8) Selecting a cell clone that displays at least one of: a high cytotoxicity against target antigen (e.g., EGFR) expressing cells and a low or no cytotoxicity against target antigen-negative cells. In some embodiments, cytotoxicity may be largely detected in target antigen-positive primary NK cells or NK-92 cells with overexpressed target antigens. According to some embodiments specific cytotoxic activities may be at least 6.2 to 12.8 fold higher in target antigens positive cancer cells.

9) Determining the number and position of vector integration using techniques such as linear amplification-mediated PCR and DNA sequencing. In some embodiments, integration sites may be further confirmed by PCR analysis of genomic DNA of cells from different passages during continuous culture. A cell clone exhibiting vector integration in an intergenic region may then be selected.

EXAMPLES

Example 1. NK Cell Isolation and Purification from the Peripheral Blood of Cancer Patient

For autologous NK purification and culture, at least 100 mL peripheral blood was drawn from a cancer patient. The peripheral blood drawn from the cancer patient was diluted with PBS at the ratio of 1:1. After then, 15 mL Ficoll®-Paque Premium (GE Healthcare) was used to isolate the peripheral blood mononuclear cells (PBMCs) from each 30 mL diluted blood in SepMate™-50 tube (STEMCELL Technologies, Vancouver, Canada). The PBMCs layer was carefully collected and ACK lysing buffer (ThermoFisher, Waltham, MA, USA) was added to remove the remaining red blood cells. NK cells were isolated and purified from PBMCs with a biotin-antibody cocktail (BioLegend, San Diego, CA) and streptavidin nanobeads (BioLegend, San Diego, CA).
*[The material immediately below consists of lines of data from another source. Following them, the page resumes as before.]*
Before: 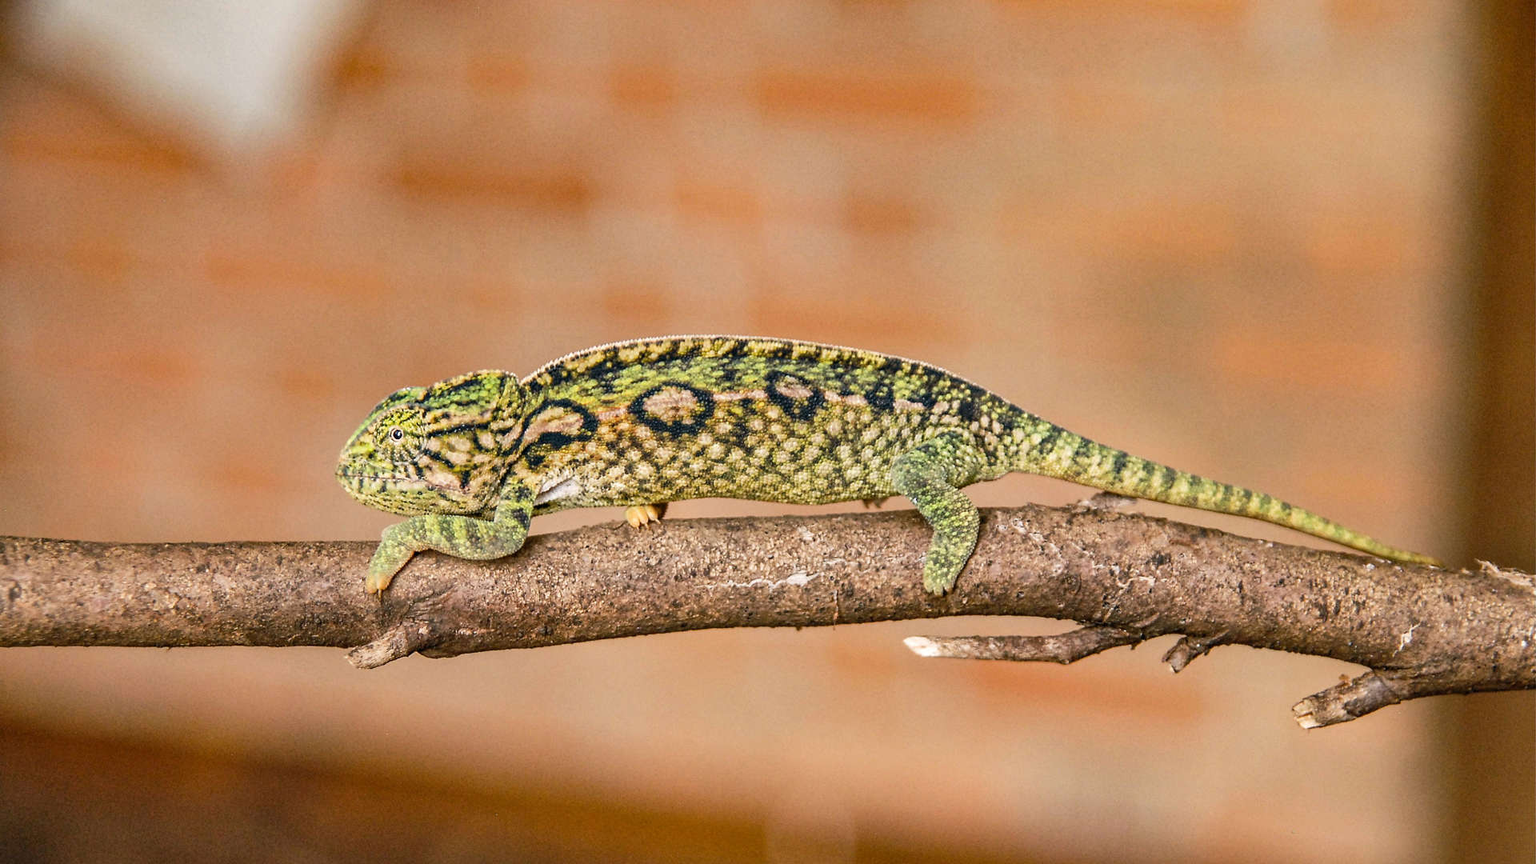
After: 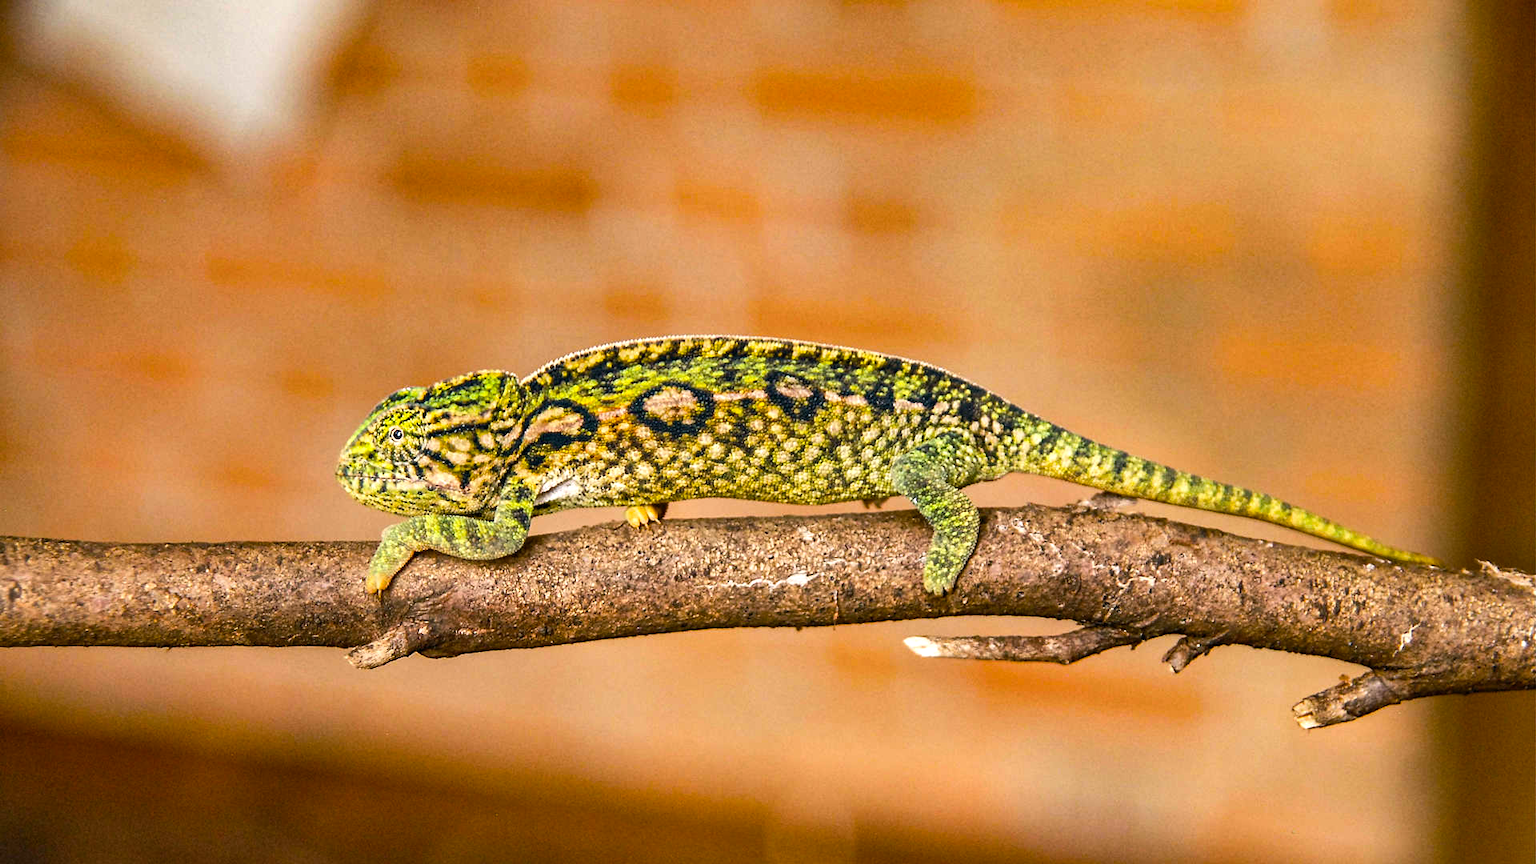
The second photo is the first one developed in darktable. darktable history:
color balance rgb: shadows lift › hue 84.61°, perceptual saturation grading › global saturation 30.179%, perceptual brilliance grading › global brilliance -18.042%, perceptual brilliance grading › highlights 28.036%, global vibrance 20%
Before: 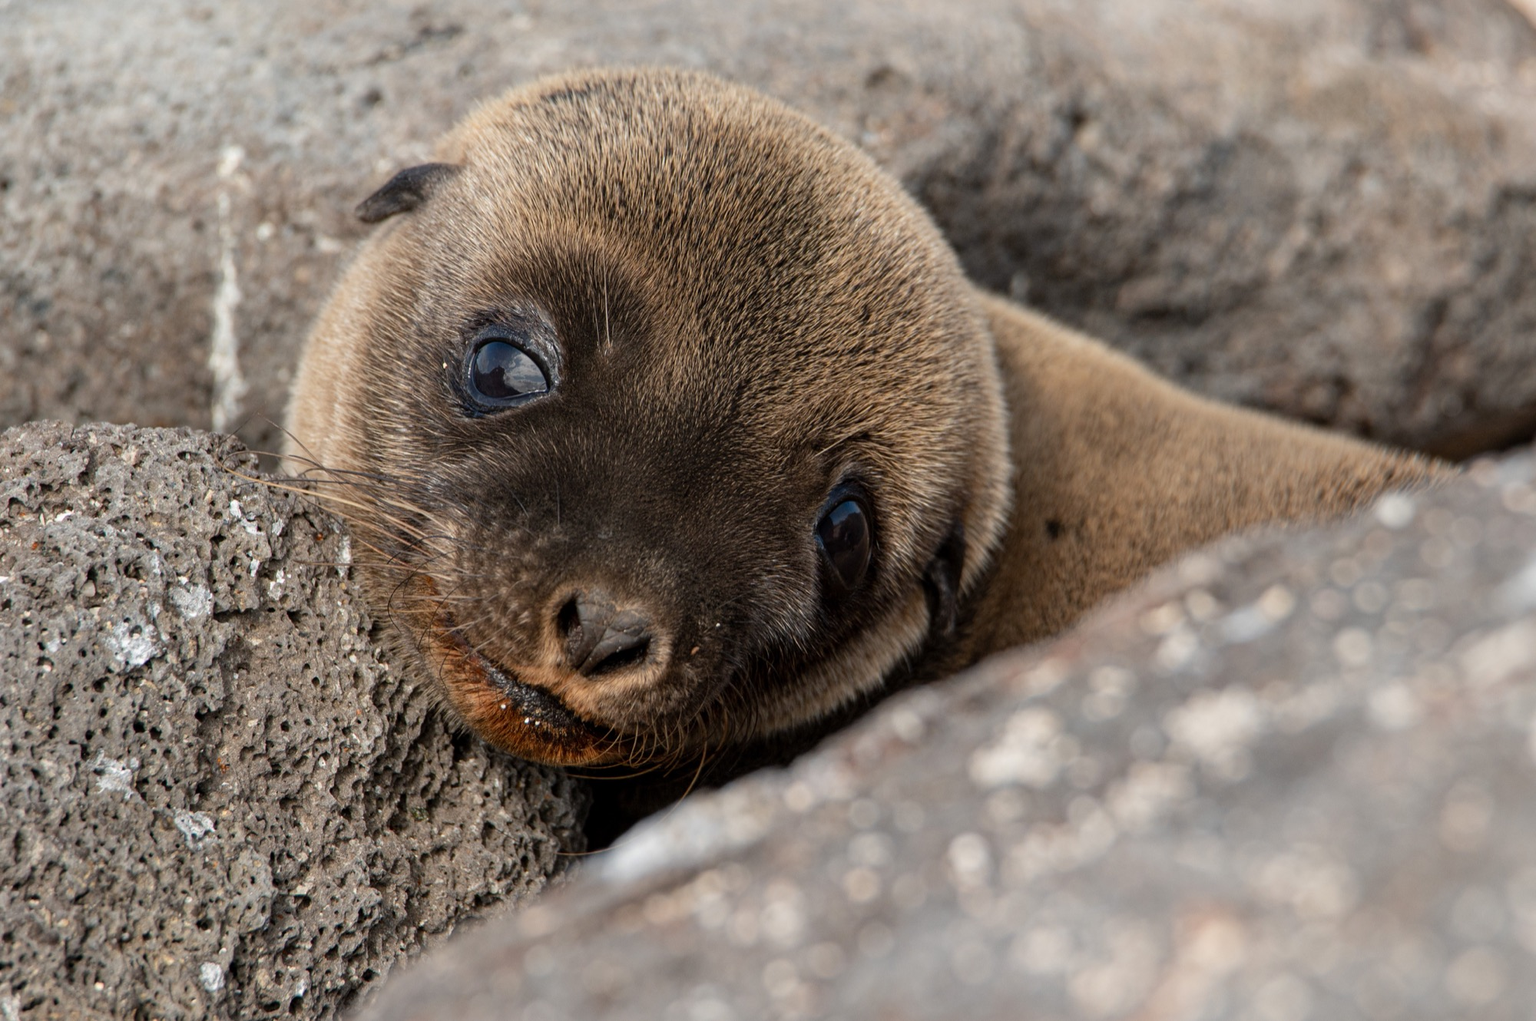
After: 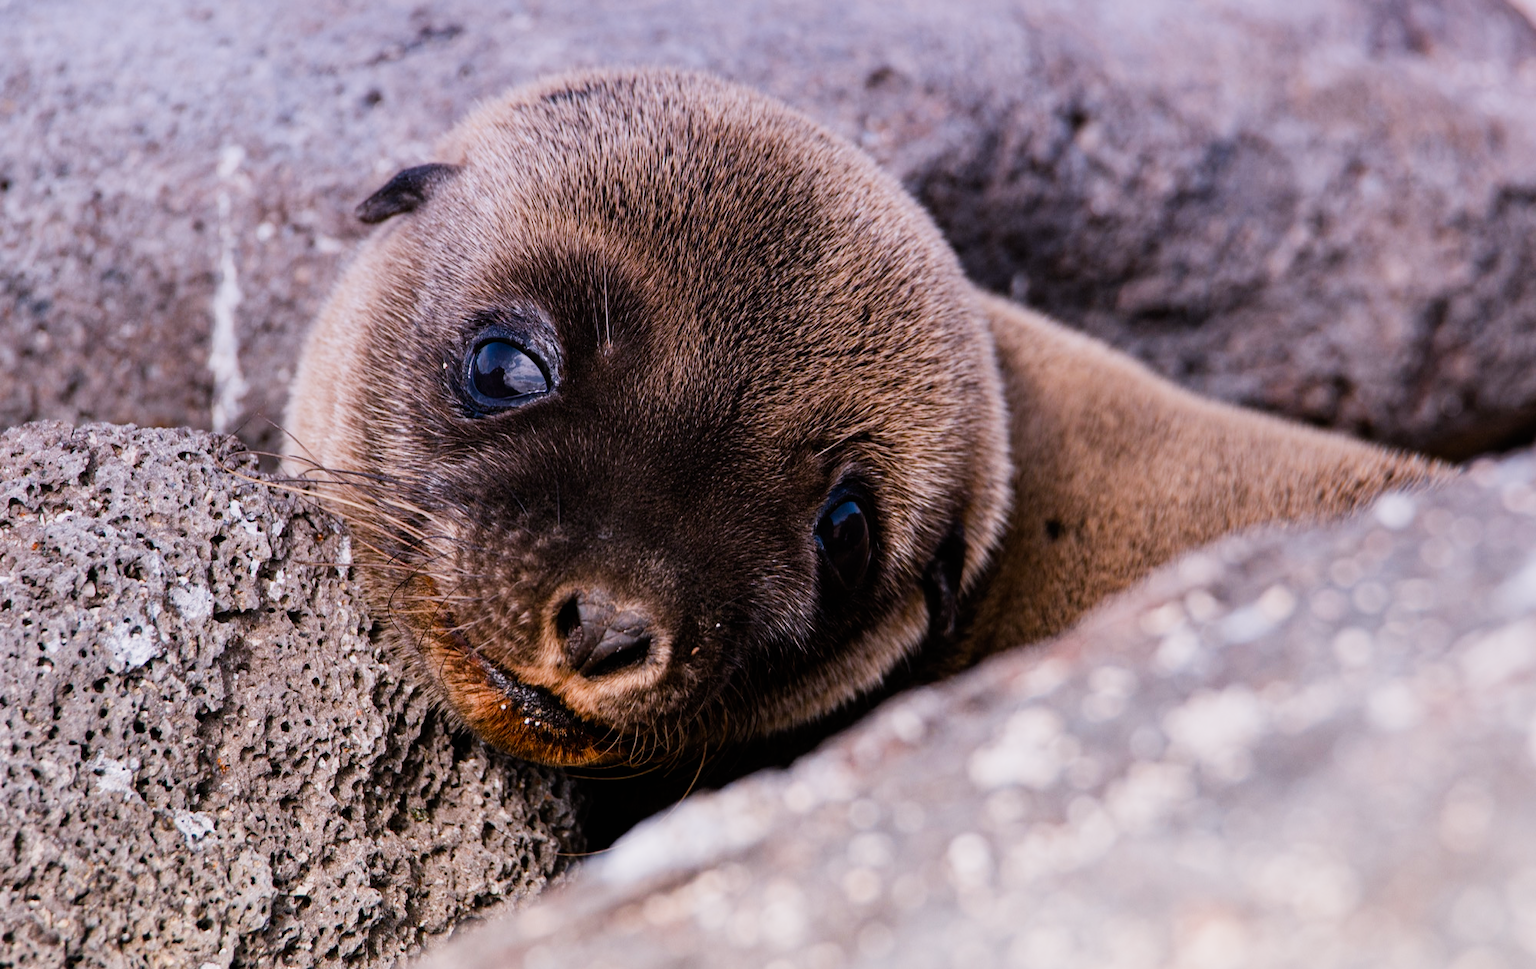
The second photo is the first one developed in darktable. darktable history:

Flow cytometry was used to check the NK purity with cell surface marker CD3-and CD56+.

Example 2. Generation of EGFR-Specific NK Cell

An EGFR-target CAR receptor was designed with an immunoglobulin heavy chain signal peptide (SEQ ID NO. 1), EGFR-specific scFv antibody fragment (SEQ ID NO. 2), a CD8 hinge region (SEQ ID NO. 3), and a hybrid sequence containing a CD28 transmembrane domain, a 4-1BB intracellular domain, and a CD3ζ (zeta) intracellular domain (SEQ ID NO. 4). A codon-optimized fusion gene was synthesized and inserted into the SB transposon pT2B plasmid. Transfection was performed using an optimized electroporation method having an electroporation buffer with an osmolality between Osmol/kg, and a pulse voltage of 220-250V.
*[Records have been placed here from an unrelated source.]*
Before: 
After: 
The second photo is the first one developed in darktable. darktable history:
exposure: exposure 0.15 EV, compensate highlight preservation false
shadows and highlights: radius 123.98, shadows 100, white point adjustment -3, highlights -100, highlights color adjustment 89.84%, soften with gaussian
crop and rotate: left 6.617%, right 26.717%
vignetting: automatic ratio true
Example 3. Molecular Characterization of EGFR-Specific NK Cell

Linear amplification-mediated PCR and DNA sequencing revealed one vector integration in each integration region of the clonal EGFR-specific NK cells. The integration sites were further confirmed by PCR analysis of the genomic DNA of the EGFR-specific NK cells from three different passages during continuous culture. This amplified specific DNA sequences that encompass the junction between the EGFR gene and the 5′ end of the integrated CAR vector, and between the 3′ end of the integrated CAR vector and EGFR gene.
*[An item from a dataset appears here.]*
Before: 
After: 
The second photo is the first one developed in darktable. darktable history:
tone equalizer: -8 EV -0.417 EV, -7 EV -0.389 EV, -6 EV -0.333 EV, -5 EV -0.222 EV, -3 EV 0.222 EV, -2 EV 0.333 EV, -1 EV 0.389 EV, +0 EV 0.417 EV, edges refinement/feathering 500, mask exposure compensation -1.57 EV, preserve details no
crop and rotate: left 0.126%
Additionally, genomic DNA of the different passages of the EGFR-specific NK cells yielded the same characteristic amplification products of defined length and sequence. This demonstrates the long-term stability of the vector integrations. No amplification products were obtained with the same oligonucleotide primers (SEQ ID NO. 5 and 6) upon PCR analysis of genomic DNA from unmodified NK cells. This is indicative of a specific and powerful diagnostic tool that can be used to molecularly identify the EGFR-specific NK cell clone.

Example 4. Cytotoxicity Assays

Cytotoxicity of NK cells towards target cells was analyzed in FACS-based assays. In brief, the target cells were labeled with calcein violet AM and then co-cultured with effector cells at a variety of effector to target (E/T) ratio for 2 h in a 37° C. incubator. After co-culturing, 250 μL of propidium iodide (PI) solution (1 μg/mL) was added to each sample and incubated for 5 min. followed by performing a flow cytometric analysis in a flow cytometer (BD Bioscience, Heidelberg, Germany). The results were analyzed using FACSDiva software from BD Biosciences. In addition, the 5 number of spontaneously lysed target cells in the absence of effector cells was subtracted from the number of death target cells determined as calcein violet AM and PI double positive in the measured sample to calculate the specific cytotoxicity.